Tulancingo de Bravo, Hidalgo.- En el marco del 8 de marzo, Día Internacional de la Mujer, durante una de las marchas hubo un momento en el que el contingente se detuvo frente a la Catedral Metropolitana, cuya reja estuvo cerrada, para hacer llamado a la justicia para niñas, niños y adolescentes que han sido víctimas de abusos.
Además, en esta manifestación hubo oportunidad para que Mónica Sepúlveda, madre de una de las tres mujeres privadas de la vida el 30 de julio del año pasado en Santiago Tulantepec, exigiera a las autoridades acelerar las investigaciones respectivas.
La marcha iniciada a las cuatro de la tarde recorrió calles de prácticamente todo el centro de Tulancingo, resguardada por elementos policiacos, siendo la mayoría mujeres.
Varias personas aplaudían al paso de la marcha, incluso uniéndose a las consignas que eran gritadas, además de tomar fotos y videos con sus celulares.
En otros casos, las personas salían de sus casas y negocios para observar con curiosidad la manifestación, sin pronunciar palabra alguna.
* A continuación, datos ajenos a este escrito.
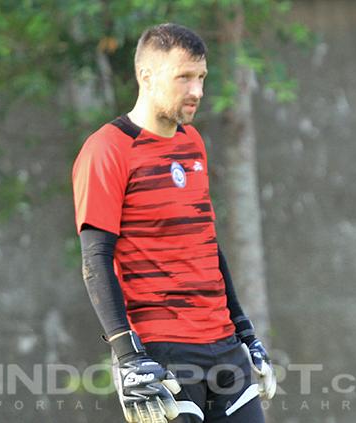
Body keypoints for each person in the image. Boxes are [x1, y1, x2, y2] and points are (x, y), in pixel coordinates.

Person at [72, 23, 275, 423]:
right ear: (146, 77)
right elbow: (95, 259)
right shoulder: (106, 150)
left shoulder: (192, 143)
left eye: (201, 77)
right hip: (162, 352)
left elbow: (205, 243)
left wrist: (244, 330)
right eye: (184, 77)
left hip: (223, 345)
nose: (197, 91)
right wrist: (128, 355)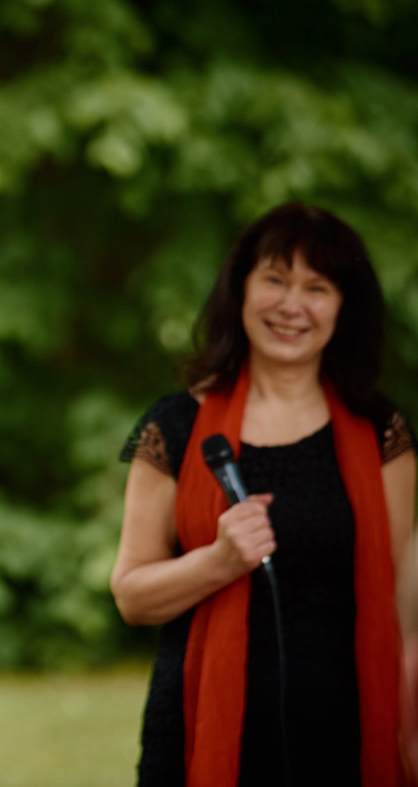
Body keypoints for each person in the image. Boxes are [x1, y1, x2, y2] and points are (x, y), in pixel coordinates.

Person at [110, 202, 415, 786]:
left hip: (351, 735)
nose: (292, 305)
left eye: (316, 287)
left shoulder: (384, 432)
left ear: (344, 306)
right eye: (274, 279)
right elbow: (131, 596)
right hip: (202, 735)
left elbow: (406, 604)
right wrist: (218, 562)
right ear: (241, 290)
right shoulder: (174, 427)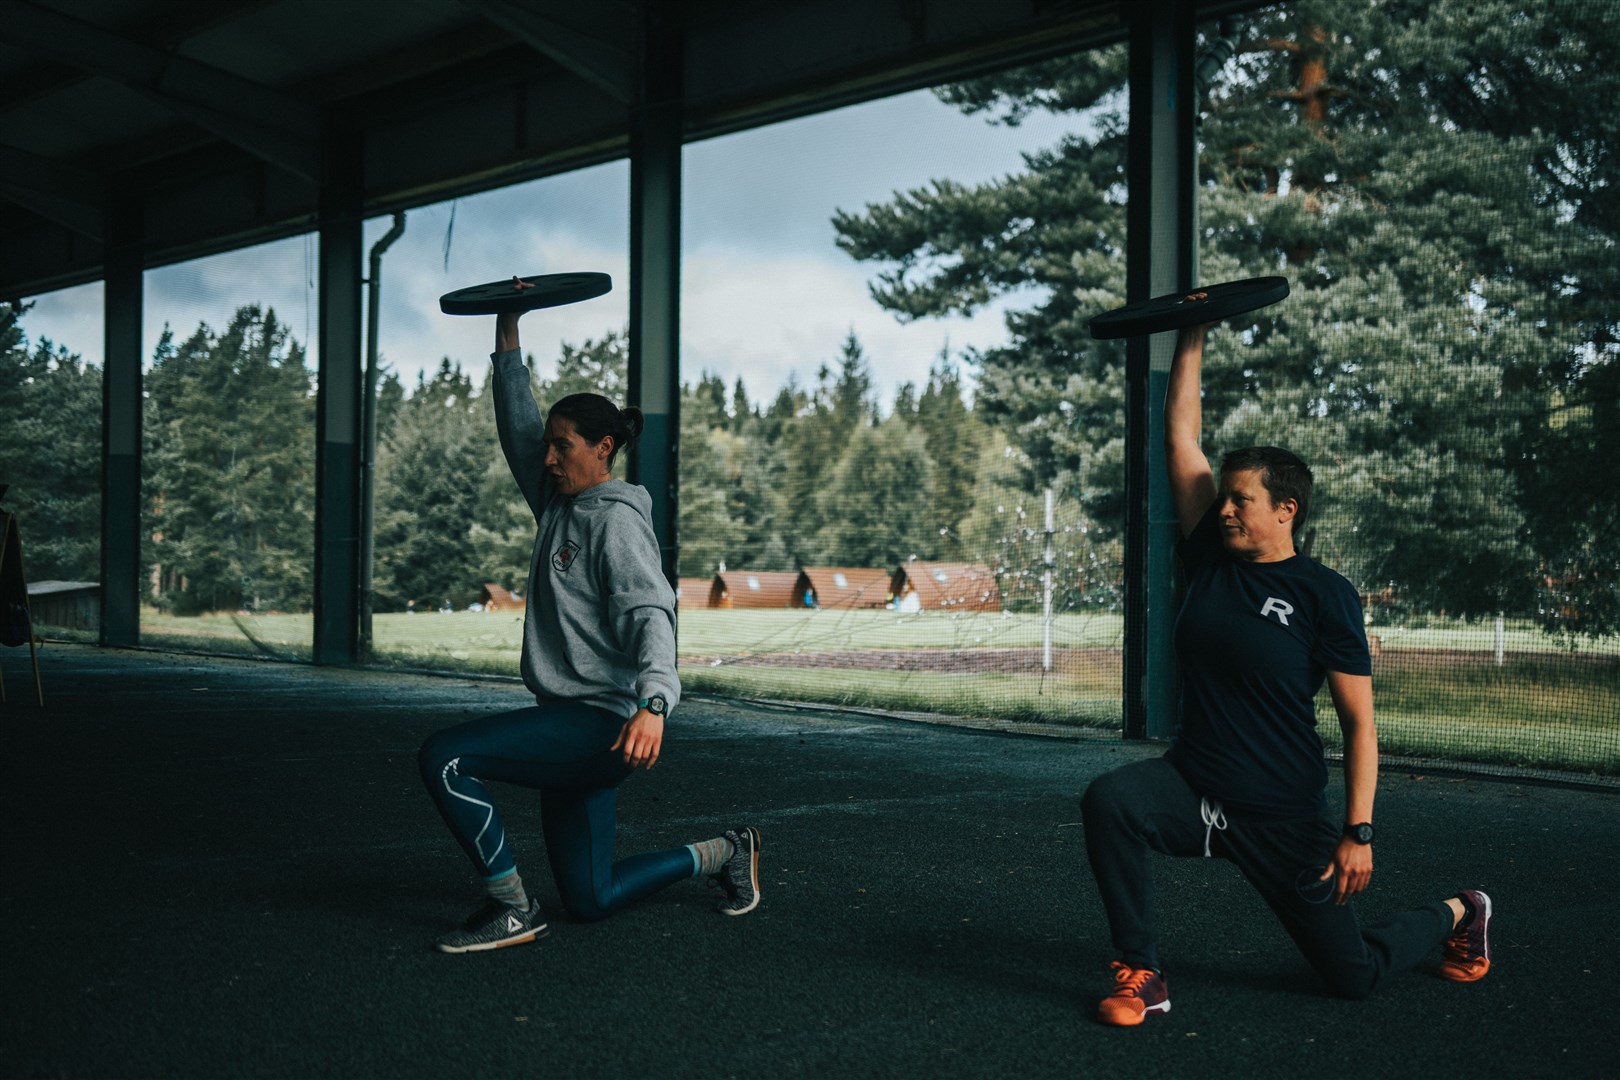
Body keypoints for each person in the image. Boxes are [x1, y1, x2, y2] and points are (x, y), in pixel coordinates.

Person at [1079, 304, 1492, 1024]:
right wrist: (1194, 329)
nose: (1227, 511)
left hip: (1282, 814)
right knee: (1112, 799)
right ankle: (1143, 972)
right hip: (1195, 785)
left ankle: (1461, 909)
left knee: (1353, 978)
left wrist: (1358, 832)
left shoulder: (1325, 595)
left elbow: (1359, 724)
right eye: (1225, 499)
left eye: (1242, 501)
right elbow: (1181, 436)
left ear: (1286, 510)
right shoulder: (1209, 560)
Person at [418, 282, 761, 953]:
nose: (548, 458)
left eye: (564, 446)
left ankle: (511, 906)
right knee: (591, 898)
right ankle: (726, 852)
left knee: (445, 758)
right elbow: (516, 424)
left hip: (601, 726)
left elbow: (652, 612)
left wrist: (655, 704)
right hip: (581, 732)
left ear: (604, 448)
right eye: (549, 445)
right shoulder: (557, 504)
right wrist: (508, 325)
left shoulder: (614, 524)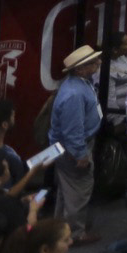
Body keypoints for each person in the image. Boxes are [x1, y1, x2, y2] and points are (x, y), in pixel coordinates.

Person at [48, 44, 103, 238]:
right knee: (78, 191)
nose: (98, 63)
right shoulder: (74, 94)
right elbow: (72, 131)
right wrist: (80, 155)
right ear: (80, 69)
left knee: (68, 191)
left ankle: (60, 230)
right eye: (93, 62)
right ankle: (75, 234)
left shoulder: (80, 83)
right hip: (74, 148)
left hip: (72, 145)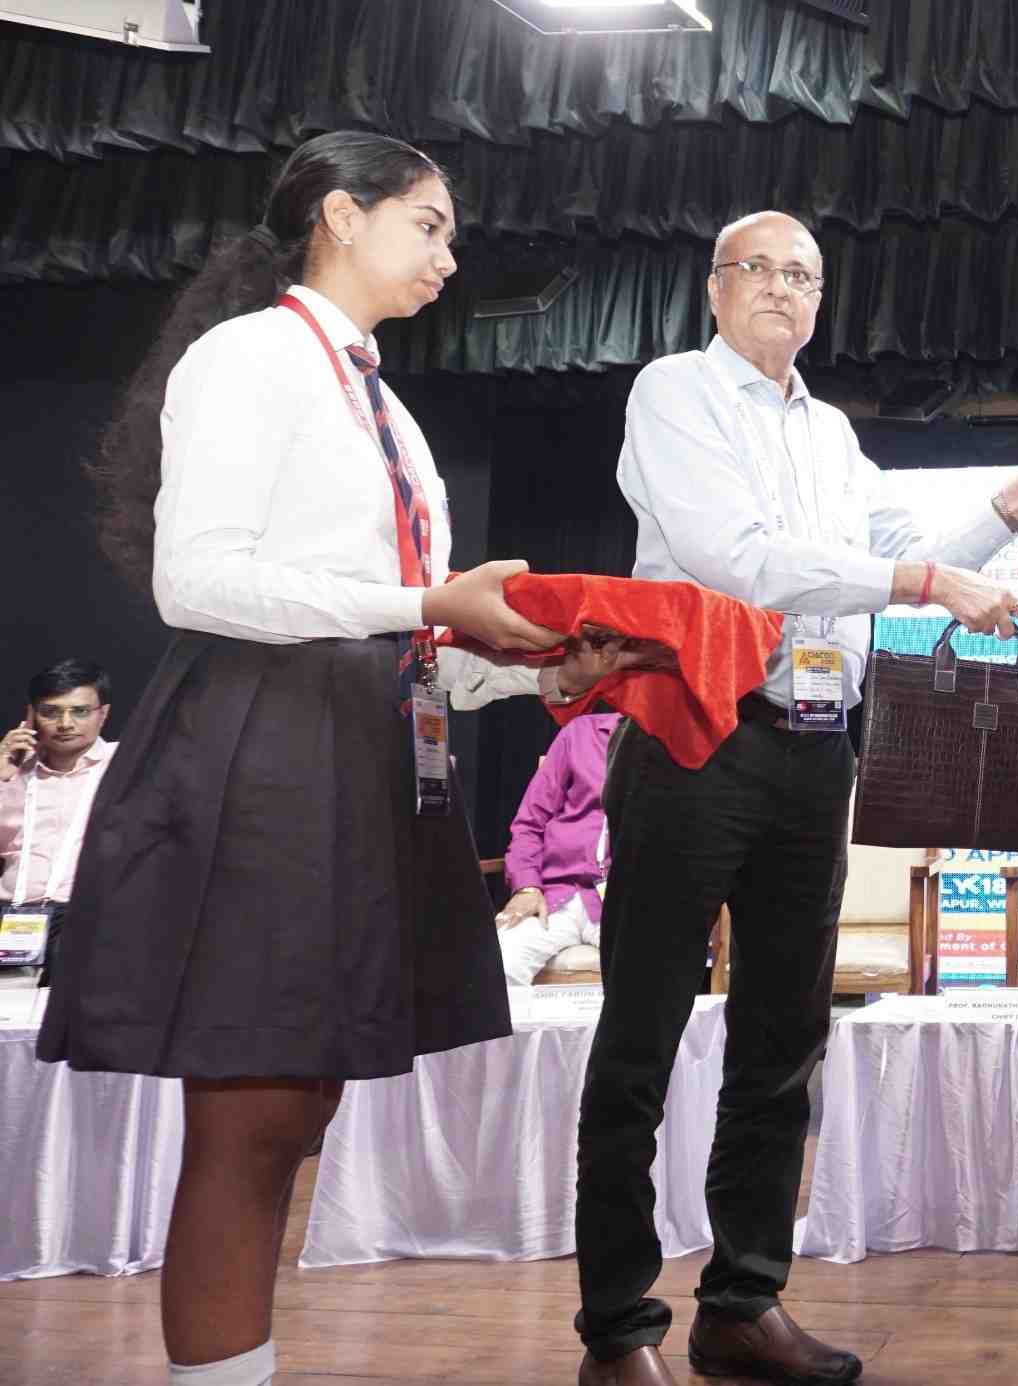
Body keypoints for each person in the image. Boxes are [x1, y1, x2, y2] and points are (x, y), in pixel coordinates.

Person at [33, 131, 625, 1386]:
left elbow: (408, 634)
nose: (449, 258)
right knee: (250, 1119)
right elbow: (198, 580)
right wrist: (428, 606)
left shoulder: (388, 408)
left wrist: (538, 673)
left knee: (298, 1111)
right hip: (261, 749)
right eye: (430, 225)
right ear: (342, 217)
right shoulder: (252, 357)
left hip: (365, 746)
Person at [572, 208, 1018, 1386]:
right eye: (761, 269)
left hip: (815, 749)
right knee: (639, 1041)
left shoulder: (829, 432)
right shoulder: (674, 394)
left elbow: (907, 543)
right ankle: (618, 1329)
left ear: (822, 303)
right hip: (695, 738)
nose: (784, 289)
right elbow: (739, 558)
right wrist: (923, 579)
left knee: (784, 1042)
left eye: (805, 276)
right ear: (715, 287)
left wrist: (1017, 498)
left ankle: (742, 1304)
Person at [0, 659, 117, 987]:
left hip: (87, 916)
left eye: (80, 711)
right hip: (13, 914)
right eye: (50, 712)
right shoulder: (12, 770)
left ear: (103, 714)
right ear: (31, 715)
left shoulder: (126, 767)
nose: (65, 723)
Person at [497, 710, 621, 986]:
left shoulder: (672, 745)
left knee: (649, 975)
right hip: (558, 895)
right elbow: (529, 823)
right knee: (501, 960)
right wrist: (527, 886)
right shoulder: (580, 733)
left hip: (624, 901)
Al llegar al frente de la Catedral Metropolitana de Tulancingo, las activistas colocaron impresos con imágenes de pruebas sicológicas de niñas, niños y adolescentes que han sido víctimas de abuso.
Frente al recinto católico se leyó un pronunciamiento exigiendo justicia para dichas víctimas a través de las investigaciones respectivas a sus casos.
Al llegar a las inmediaciones del Centro Cultural Ricardo Garibay, Mónica Sepúlveda, madre de una de las tres mujeres privadas de la vida el año pasado, exigió que se acelere la investigación de dicho caso.
Señaló que han existido varias irregularidades durante el proceso, por lo que consideró necesario que las autoridades hagan su labor para garantizar justicia en el caso.
Más tarde se llevó a cabo otra manifestación donde se recordó a las víctimas de feminicidio, así como a aquellas mujeres que siguen viviendo algún tipo de violencia.
También se llevó a cabo una mercadita, conferencias, mesas de atención sicológica y jurídica, así como la colocación de tendederos de denuncias.